-- Text shown follows --

From there, it was on to the RCAF, where trained as a pilot and was chosen to take on the F-18, which he’s been doing for four years now.

“That theme continued as my own personal motivation, to go higher and faster and that’s how I wound up on the F-18.”

Kutryk has flown faster than the speed of sound in the CF-18. How fast that feels depends on their reference point from the cockpit, he said.

“Now, when you’re really high and really fast, it doesn’t feel that significant,” he said. “When you’re low, even if you’re not super sonic, when you have the reference for the ground, brush, trees and whatnot moving, that’s when you get the sensation of speed.”

Kutryk didn’t fly faster than the speed of sound this weekend at the Fort St. John Air Show, however, as the sonic boom can shatter windows and set off car alarms. Still, he went as fast as he was able, and showed off the Canada 150 paint job on his jet for the crowd.

-- Text shown concluded --

Problem A >> From the article about the CF-18 pilot, list each thing Kutryk names as a ground reference that gives the sensation of speed when flying low.
Problem B >> Rewrite part of the article about the CF-18 pilot, beginning at the words "Kutryk didn’t fly" and stopping after "for the crowd.", with "sonic boom" replaced by "shock wave".
Problem C >> Carry on the article about the CF-18 pilot from its final sentence.

-- Dataset follows --

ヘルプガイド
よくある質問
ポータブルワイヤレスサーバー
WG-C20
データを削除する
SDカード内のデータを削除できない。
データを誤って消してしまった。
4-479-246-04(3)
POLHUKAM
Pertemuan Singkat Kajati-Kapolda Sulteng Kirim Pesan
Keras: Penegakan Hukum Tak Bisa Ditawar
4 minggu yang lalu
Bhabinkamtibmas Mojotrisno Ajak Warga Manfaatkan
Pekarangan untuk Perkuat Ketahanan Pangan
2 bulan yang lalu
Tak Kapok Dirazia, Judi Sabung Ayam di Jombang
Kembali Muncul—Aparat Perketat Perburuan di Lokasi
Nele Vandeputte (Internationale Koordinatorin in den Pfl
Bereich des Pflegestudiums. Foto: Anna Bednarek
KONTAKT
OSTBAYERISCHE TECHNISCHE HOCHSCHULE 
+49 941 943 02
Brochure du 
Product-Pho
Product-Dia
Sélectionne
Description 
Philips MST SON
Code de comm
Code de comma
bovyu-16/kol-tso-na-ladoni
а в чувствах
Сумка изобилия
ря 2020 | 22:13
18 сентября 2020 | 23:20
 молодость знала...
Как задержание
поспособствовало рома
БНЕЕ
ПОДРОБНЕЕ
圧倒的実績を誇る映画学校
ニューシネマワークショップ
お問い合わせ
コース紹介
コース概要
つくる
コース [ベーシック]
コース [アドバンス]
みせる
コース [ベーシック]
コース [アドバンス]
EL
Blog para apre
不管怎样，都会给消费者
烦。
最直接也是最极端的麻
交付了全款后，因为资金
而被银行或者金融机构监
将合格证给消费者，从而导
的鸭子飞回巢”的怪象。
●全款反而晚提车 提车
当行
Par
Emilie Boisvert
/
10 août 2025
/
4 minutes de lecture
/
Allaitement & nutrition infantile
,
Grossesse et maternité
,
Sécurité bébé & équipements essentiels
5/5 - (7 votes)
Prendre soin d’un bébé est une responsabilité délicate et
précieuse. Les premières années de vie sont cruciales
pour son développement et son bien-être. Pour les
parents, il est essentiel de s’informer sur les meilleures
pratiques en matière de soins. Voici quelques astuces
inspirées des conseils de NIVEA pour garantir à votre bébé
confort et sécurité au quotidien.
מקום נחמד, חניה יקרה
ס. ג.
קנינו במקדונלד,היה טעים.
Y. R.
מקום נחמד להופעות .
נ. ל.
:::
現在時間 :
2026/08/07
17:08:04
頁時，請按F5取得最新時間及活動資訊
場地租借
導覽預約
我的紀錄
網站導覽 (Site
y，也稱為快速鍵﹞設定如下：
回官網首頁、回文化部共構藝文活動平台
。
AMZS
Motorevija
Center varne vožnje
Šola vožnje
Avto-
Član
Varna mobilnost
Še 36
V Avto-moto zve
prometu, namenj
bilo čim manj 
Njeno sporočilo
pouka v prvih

-- Dataset concluded --

Response area A >>
ground
brush
trees

Response area B >>
Kutryk didn’t fly faster than the speed of sound this weekend at the Fort St. John Air Show, however, as the shock wave can shatter windows and set off car alarms. Still, he went as fast as he was able, and showed off the Canada 150 paint job on his jet for the crowd.

Response area C >>
“We’re going to be showcasing the aerodynamic capability of Canada’s fighter jet, the CF-18,” he said. “So it’ll be a fully aerobatic show, taking that aircraft from it’s slowest speeds at a standstill to takeoff to the fastest speeds we’re able to fly in this area, which will be right below the speed of sound and exploiting the full aerodynamic capability of the airplane.”

All fighter pilots have a call sign, a tradition that dates back to the First World War, and Kutryk’s is “Glib.” When asked why that was his call sign, Kutryk just laughed.

“We keep the stories behind those call signs guarded pretty close,” he said.